____ Texte fourni
Mais certaines études sont financées par des organisations dont les bénéfices dépendront de résultats spécifiques. Et il existe bien des méthodes pour orienter les conclusions vers la rentabilité. Les choix des chercheurs, dans l’interprétation et la présentation de leurs données, peuvent, sciemment ou involontairement, fausser leurs bilans.
Un public averti doit comprendre qu’il faut aller au-delà des conclusions scientifiques qui font les gros titres.
Les conflits d’intérêts
Pour Tim Schwab, enquêteur à la Food & Water Watch, savoir qu’un conflit d’intérêts (CI) existe potentiellement, est important pour déterminer si une étude est biaisée ou non. Voilà, cependant, qui n’est pas toujours des plus faciles.
Bien que les revues scientifiques exigent généralement des auteurs d’études d’informer sur d’éventuels CI, on néglige souvent de le faire.
Selon l’étude conduite par Johan Diels, du collège de Biotechnologie de l’Université catholique portugaise, qui compare des recherches financées par une compagnie à celles qui ne le sont pas, sur les organismes génétiquement modifiés (OGM), l’omission des CI est très courante.
Sur les 94 études examinées, le financement a été dissimulé dans 49 cas, parmi lesquels 41 études s’avèrent avoir été produites par une équipe d’auteurs dont un, au minimum, était en relation directe avec une compagnie.
Sur 44 études pour lesquelles la présence de CI (conflits d’intérêts) financiers ou professionnels était attestée, 43 engendraient des résultats qui avantageaient le financeur.
Le 15 décembre, des chercheurs de l’Institut Sophia Agrobiotech en France ont publié un suivi d’études sur 672 articles consacrés aux OGM : « Nous avons constaté que, contrairement aux cas où il n’y avait pas de CI, dès que les CI des compagnies qui pratiquent la modification génétique sont avérés, les résultats favorables augmentent de 50%. »
Les chercheurs ont trouvé que la seule autre étude consacrée aux CI et OGM, en dehors des deux précédemment citées, était elle-même soumise à un conflit d’intérêts. Son auteur, Miguel Angel Sànchez, travaille pour ChileBio, une société que financent des entreprises développant des végétaux génétiquement modifiés. Cette étude a conclu que les CI ne constituaient pas un problème majeur dans les recherches sur les OGM.
« Ce n’est pas de l’argent sale »
Pour le professeur Donald Siegel de l’université de Syracuse, les financements des industriels ne faussent pas forcement les travaux, et ils profitent beaucoup à la science.
Une grande partie des recherches de Siegel, a été financée par la Fondation nationale pour la science (NSF) et le Sierra Club, une OGN écologiste. Mais c’est en 2010, que son nom a fait la une des journaux, pour une étude financée par Chesapeake Energy (2e producteur américain de gaz naturel).
Gagner la confiance de Chesapeake a pris du temps.
________
### Défi:
Mettez à jour le texte sur les conflits d'intérêts entre « Mais certaines études » et « fausser leurs bilans. », inclus, en remplaçant « fausser » par « biaiser ». Les enregistrements qui suivent constituent un matériau distinct du texte sur les conflits d'intérêts.
____ Données fournies
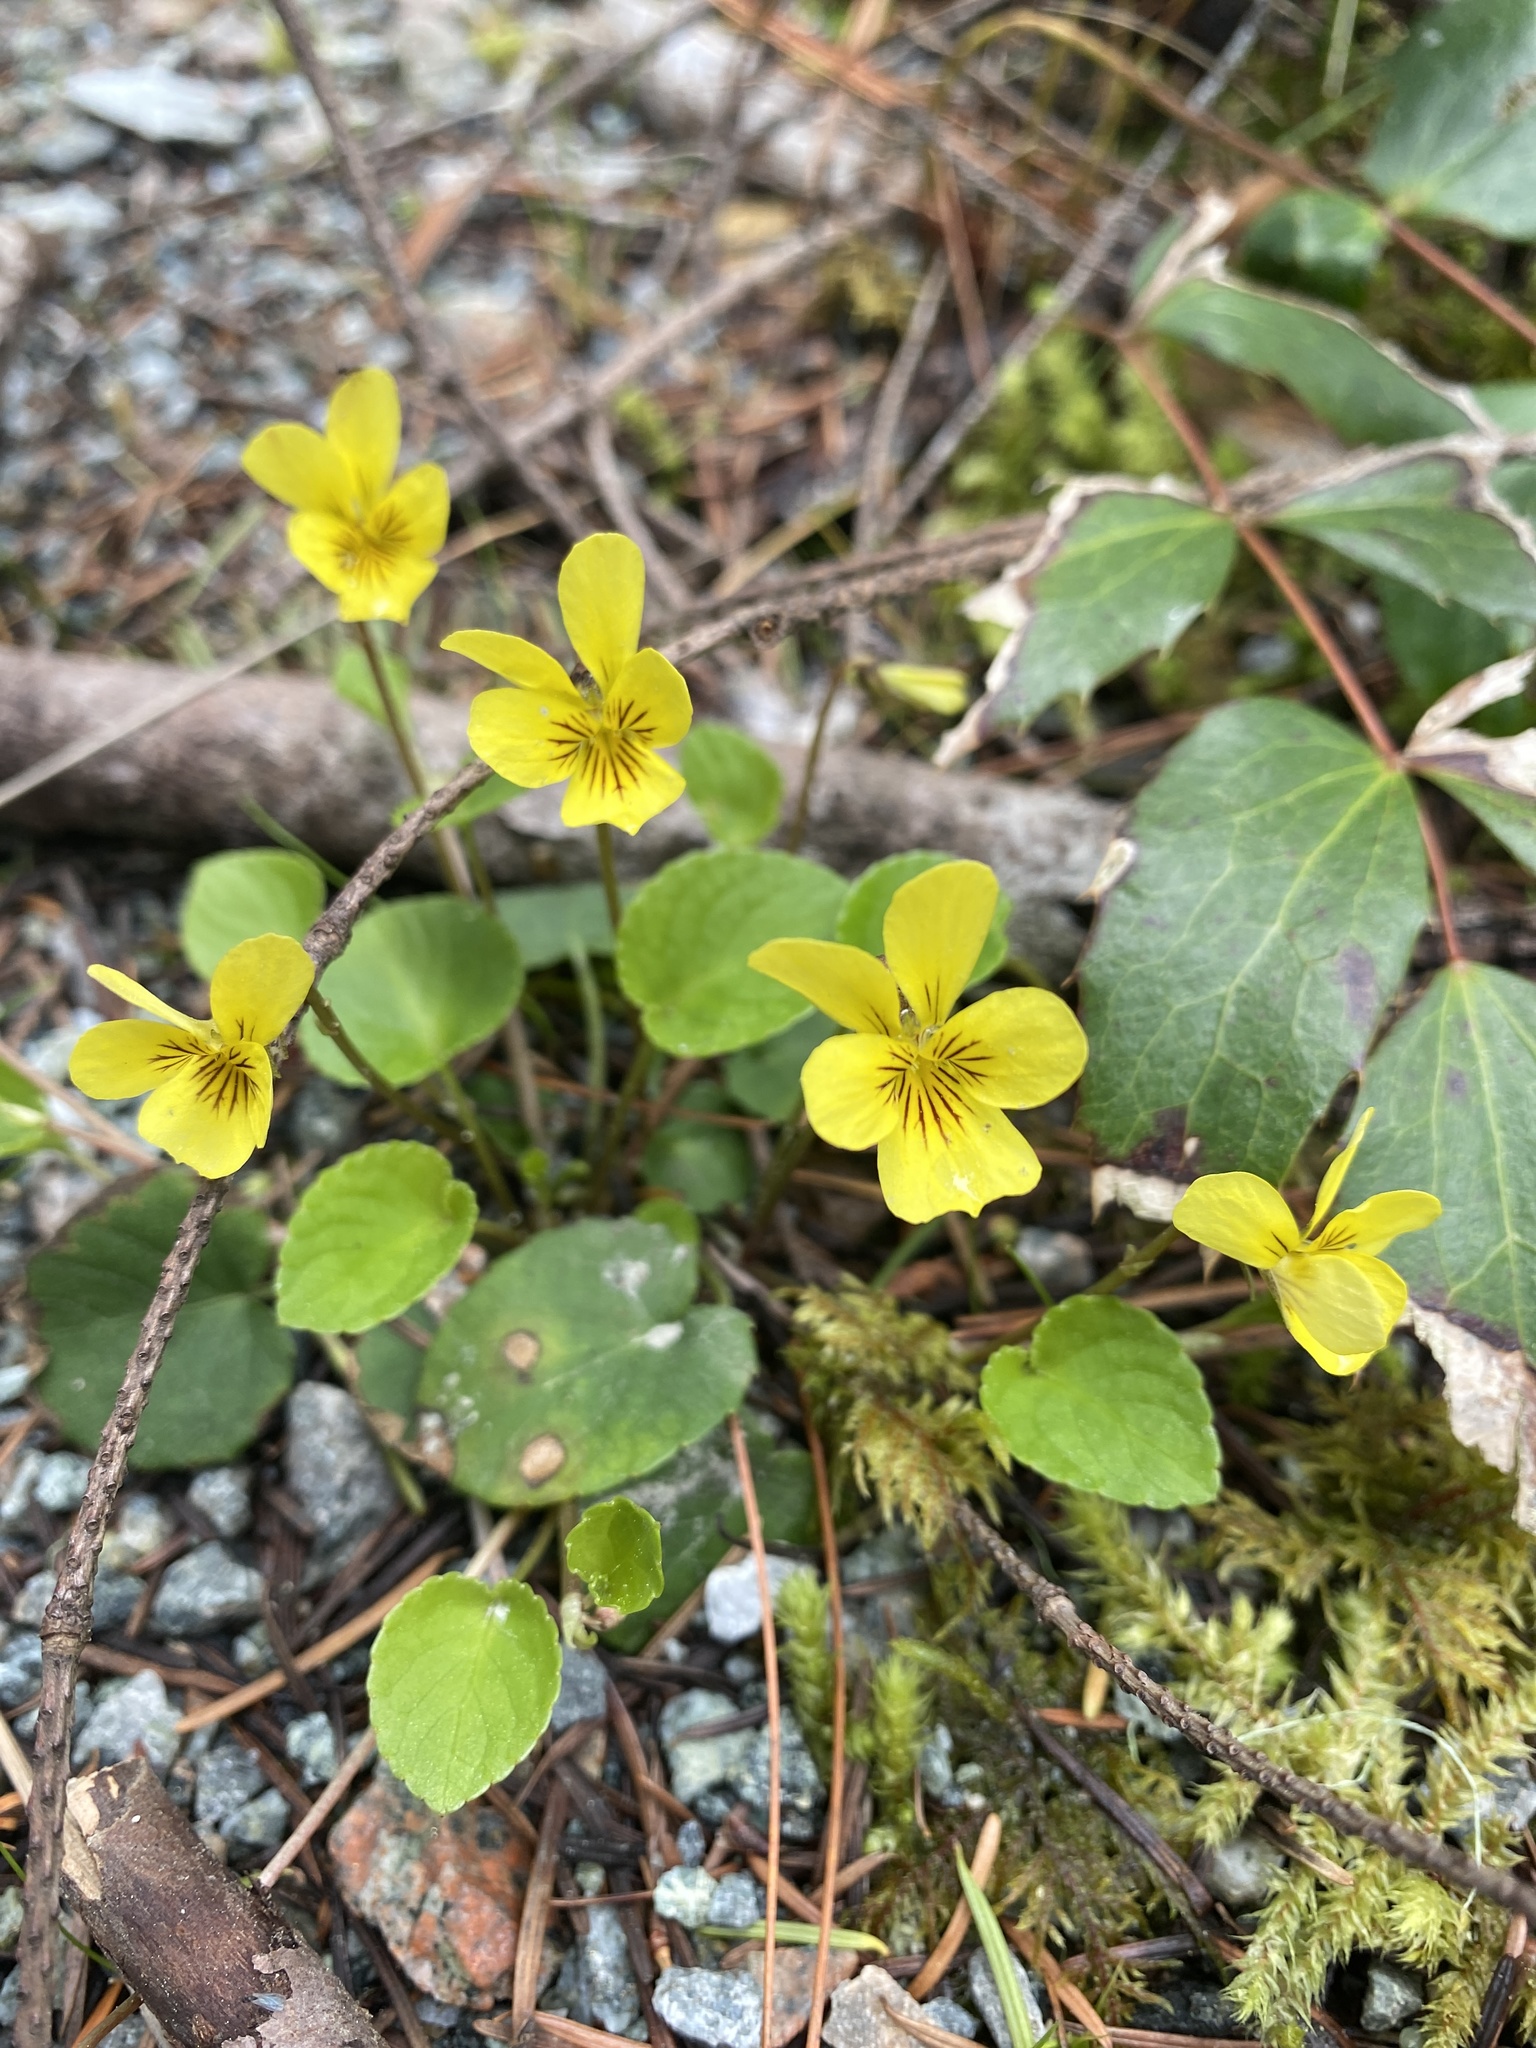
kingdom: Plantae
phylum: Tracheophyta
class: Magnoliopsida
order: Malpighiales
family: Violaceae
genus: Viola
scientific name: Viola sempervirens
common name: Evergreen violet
________
____ Données fournies
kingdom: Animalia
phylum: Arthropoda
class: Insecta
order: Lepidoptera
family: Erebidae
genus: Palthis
________
### Résultat attendu:
Mais certaines études sont financées par des organisations dont les bénéfices dépendront de résultats spécifiques. Et il existe bien des méthodes pour orienter les conclusions vers la rentabilité. Les choix des chercheurs, dans l’interprétation et la présentation de leurs données, peuvent, sciemment ou involontairement, biaiser leurs bilans.